Aquele que em mim entrou, quando saiu, que não vi?

São tantas, demais as  pausas que no lugar das tuas palavras ergo em silêncios amargos.
E, eu, viajante de futuros, vejo-me a remar em águas passadas.
Rios secos que alimento com os que dentro de mim vivem e agora transbordam.

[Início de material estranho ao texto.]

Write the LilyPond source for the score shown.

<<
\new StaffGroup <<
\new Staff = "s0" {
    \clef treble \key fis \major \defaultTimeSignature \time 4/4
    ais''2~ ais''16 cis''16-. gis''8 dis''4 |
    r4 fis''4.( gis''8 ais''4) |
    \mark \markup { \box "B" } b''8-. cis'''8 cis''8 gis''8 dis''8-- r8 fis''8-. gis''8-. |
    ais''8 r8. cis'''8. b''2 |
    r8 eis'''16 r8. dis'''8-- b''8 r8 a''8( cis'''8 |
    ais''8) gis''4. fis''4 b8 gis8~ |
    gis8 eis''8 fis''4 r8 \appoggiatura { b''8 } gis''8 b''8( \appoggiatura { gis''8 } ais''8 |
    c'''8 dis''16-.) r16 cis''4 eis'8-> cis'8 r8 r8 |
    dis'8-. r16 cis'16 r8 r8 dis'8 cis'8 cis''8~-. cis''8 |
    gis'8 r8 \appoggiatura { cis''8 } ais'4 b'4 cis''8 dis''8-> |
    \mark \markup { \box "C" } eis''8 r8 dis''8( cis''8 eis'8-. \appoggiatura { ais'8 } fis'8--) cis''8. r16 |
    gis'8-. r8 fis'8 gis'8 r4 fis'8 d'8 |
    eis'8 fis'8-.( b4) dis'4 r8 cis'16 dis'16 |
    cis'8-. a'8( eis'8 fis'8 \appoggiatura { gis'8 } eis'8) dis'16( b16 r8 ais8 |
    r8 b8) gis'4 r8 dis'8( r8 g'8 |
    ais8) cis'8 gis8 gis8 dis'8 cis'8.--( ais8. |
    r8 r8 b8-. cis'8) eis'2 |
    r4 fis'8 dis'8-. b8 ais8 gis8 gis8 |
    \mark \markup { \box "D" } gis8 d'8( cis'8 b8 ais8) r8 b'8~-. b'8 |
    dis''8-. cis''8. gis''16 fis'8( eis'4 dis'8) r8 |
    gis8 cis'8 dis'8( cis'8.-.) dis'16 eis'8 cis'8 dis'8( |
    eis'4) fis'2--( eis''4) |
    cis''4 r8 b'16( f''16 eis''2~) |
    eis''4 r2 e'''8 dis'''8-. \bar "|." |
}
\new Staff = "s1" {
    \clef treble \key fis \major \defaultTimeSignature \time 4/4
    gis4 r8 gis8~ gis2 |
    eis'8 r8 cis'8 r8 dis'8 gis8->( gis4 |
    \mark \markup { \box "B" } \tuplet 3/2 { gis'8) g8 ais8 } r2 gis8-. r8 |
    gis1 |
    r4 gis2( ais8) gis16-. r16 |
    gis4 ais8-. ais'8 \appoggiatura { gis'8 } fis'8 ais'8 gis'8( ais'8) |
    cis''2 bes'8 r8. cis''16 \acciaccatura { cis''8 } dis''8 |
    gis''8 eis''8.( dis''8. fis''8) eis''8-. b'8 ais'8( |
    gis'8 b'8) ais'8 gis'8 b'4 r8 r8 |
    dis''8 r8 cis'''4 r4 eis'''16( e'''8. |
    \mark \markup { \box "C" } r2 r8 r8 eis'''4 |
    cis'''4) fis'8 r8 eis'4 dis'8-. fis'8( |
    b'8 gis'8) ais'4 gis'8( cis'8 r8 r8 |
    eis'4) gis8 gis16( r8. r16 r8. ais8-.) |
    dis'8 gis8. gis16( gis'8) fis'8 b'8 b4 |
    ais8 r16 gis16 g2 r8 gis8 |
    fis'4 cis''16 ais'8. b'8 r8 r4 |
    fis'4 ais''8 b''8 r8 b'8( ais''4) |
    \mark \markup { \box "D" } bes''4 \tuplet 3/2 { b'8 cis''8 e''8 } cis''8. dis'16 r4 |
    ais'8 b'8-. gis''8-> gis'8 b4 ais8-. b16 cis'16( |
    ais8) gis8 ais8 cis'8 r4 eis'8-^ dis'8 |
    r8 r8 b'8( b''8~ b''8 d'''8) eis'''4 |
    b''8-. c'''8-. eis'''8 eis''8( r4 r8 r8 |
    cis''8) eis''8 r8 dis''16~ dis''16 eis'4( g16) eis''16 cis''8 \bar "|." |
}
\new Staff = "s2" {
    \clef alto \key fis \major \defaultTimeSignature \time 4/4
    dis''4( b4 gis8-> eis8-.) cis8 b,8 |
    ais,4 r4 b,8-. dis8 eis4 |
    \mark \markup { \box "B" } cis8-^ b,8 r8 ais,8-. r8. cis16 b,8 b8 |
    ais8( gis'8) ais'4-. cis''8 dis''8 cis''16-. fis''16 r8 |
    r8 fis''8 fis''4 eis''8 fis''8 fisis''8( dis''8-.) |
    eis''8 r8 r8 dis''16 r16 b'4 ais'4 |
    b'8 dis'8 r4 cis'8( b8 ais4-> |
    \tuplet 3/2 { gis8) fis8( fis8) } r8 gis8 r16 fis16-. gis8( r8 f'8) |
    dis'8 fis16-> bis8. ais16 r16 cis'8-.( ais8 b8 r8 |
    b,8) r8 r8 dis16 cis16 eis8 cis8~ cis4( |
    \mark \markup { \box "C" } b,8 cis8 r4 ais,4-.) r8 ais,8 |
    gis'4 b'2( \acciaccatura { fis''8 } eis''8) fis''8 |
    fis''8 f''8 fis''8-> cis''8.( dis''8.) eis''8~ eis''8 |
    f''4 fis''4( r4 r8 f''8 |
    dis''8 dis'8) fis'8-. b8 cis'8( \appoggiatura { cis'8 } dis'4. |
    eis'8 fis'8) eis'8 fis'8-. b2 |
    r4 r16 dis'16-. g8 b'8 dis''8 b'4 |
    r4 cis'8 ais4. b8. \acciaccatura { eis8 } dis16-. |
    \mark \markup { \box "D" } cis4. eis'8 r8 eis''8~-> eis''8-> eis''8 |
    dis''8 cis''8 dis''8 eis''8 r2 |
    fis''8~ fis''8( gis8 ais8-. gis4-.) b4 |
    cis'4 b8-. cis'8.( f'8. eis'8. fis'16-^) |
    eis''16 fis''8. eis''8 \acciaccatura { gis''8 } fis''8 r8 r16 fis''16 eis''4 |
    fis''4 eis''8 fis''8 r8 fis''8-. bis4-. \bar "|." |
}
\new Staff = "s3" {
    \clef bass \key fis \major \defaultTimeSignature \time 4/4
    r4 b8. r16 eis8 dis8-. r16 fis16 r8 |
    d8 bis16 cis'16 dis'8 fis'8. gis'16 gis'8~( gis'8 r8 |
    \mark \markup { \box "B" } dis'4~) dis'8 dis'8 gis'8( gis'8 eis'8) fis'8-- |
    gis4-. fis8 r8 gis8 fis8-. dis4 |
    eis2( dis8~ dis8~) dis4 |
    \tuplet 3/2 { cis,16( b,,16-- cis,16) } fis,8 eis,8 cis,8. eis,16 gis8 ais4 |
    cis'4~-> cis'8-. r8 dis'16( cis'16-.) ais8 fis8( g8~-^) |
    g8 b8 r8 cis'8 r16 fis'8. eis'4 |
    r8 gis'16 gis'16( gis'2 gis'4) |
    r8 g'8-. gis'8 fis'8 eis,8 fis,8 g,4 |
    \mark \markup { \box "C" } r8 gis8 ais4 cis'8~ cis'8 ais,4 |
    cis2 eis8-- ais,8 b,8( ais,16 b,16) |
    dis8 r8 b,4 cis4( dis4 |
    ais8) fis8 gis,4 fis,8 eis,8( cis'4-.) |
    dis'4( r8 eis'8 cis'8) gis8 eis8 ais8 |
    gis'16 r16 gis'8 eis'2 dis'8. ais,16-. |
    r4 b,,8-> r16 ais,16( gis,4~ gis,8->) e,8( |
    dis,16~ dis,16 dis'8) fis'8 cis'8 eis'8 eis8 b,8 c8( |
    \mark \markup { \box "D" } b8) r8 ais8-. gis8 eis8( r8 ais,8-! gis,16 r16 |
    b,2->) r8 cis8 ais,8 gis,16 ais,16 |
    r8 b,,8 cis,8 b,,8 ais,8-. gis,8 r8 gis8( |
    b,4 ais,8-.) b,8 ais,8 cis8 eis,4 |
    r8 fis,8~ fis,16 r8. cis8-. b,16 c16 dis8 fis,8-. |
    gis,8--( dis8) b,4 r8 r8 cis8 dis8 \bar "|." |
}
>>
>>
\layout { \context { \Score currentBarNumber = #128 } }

Deixar ir quem quer, perder-se quem se perde por vontade.
Não se é porto, quando não se é destino.

Não há luz no farol!


segunda-feira, 3 de outubro de 2011

Nem sempre


"Send a wish upon a star
 Do the work and you'll go far
Send a wish upon a star
Make a map and there you are"

 Nem sempre a luz aponta caminhos. Nem sempre assim se vê mais além. 
 E o escuro dá-lhe medo. Fá-la arrepiar caminho.
 Desenrola-se, é já tarde. De luzeiros arregalados, mãos estendidas, traça destinos a esmo. Não há tempo, não tem tempo. 
Tropeça, cai, encandeia-se e afoga-se em clarões. Nem sempre a luz... Não há tempo.
 Dá-me a mão e aponta-me os passos do meu caminho. Nos teus pés não cabem os meus. 
 Quantos há? Por onde vou? 
Não tenho tempo. Nem sempre se vê... 

Vês-me ainda de onde estás? 
Lembras-te ainda de como sou? 
Há tanta luz onde te procuro que não te posso encontrar. 

E é de ti que preciso, minha luz, há tantos anos aí no alto plantada.

Forget this not

Dispo-me. Despe-te.
Que nada se atravesse no nosso olhar para além da nudez que somos.

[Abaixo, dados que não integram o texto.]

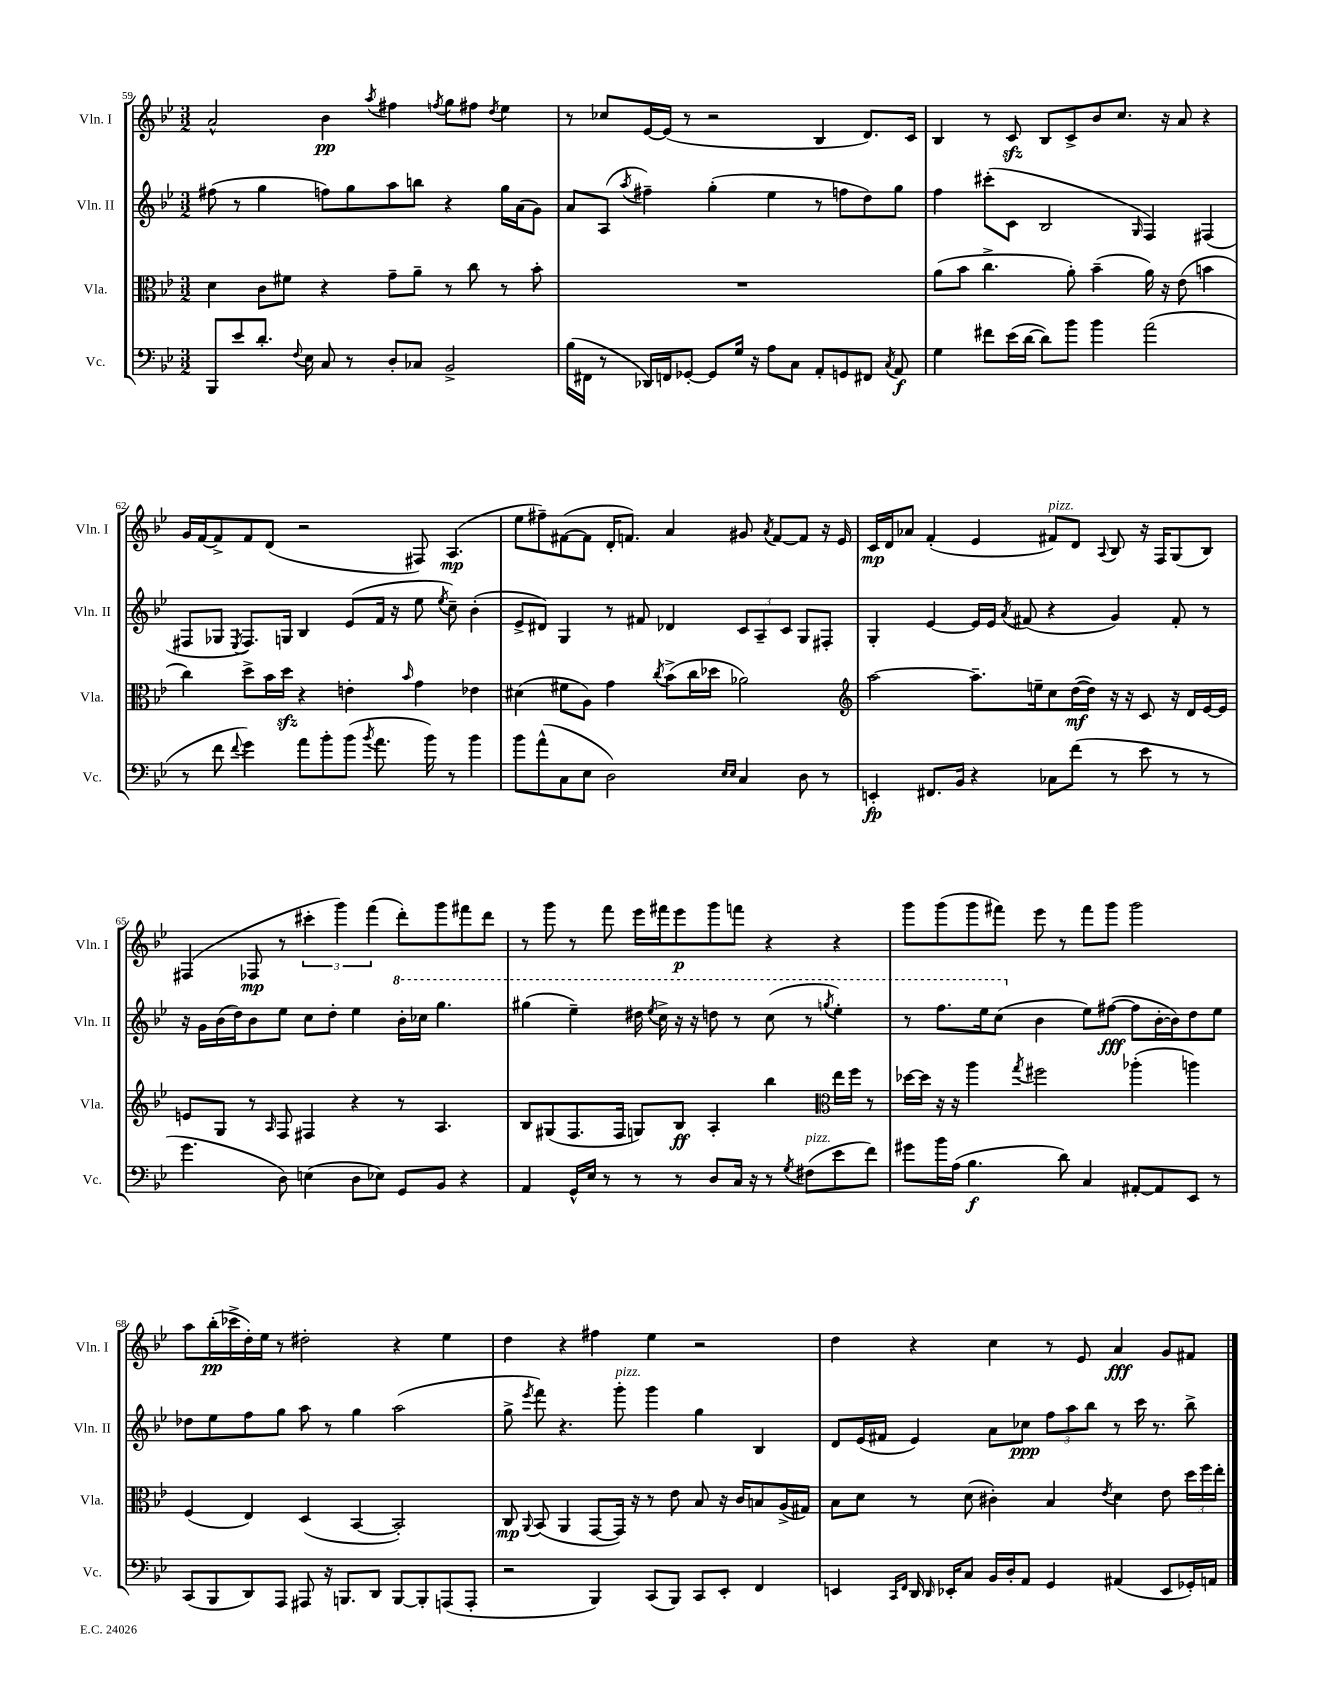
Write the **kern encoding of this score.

Calo-me. Não digas nada também.
Deixa o silêncio falar por nós. As palavras acrescentar-nos-ão.

Deita-te ao meu lado. Aqui. Neste chão desconhecido.
De olhos fechados, descobre agora quem inventaste de mim.
Fá-lo-ei contigo.

Seremos só estes que aqui nos fizemos.
Nada mais!

Forget this not!

domingo, 2 de outubro de 2011

Sou

Sou a que através dos tempos permanece no nome das coisas
o sabor que conheces sem ter provado
a manhã que te acorda sem saberes do sol
sou o amor que sentes no arrepio que te corre o corpo
e no bater descompassado do teu coração a galope
nas planícies da paixão.

Ainda carrego comigo as memórias
que nunca te pertenceram
e vasculhas com o espanto
que te dou de mãos estendidas. Sou.

Trago-te oferendas antigas. E o dom de as fazeres novas.
És o corpo, caixa, cofre, tesouro. Meu.

Minha nave, barco efémero,
A quem tudo darei e nada peço.

Viajante. Pudesse eu para sempre
navegar só em ti. Pudesse.

sábado, 1 de outubro de 2011

Todos os dias

Todos os dias são dias de sol.

A noite deita-se na  cama de estrelas de países alheios. Leva na mão a lua para a alumiar.
Cantam os grilos aqui em baixo e os rapazes de calça arregaçada fazem rios em despique para os buracos da terra onde eles se escondem. Rios quentes das entranhas, que molham os pés e deixam o fedor inebriar os ânimos e fazê-los entrar em correrias abandonando grilos e abraçar manhãs.

Nas ruelas, a roupa estendida, esconde-os e atrapalha-os. Há cheiro a sabão azul no ar. Oh João! ah rapaz endiabrado, por onde andaste, magano? Tanta lida para fazer...

Vidas torcidas aquelas que os dias de sol não aquentam.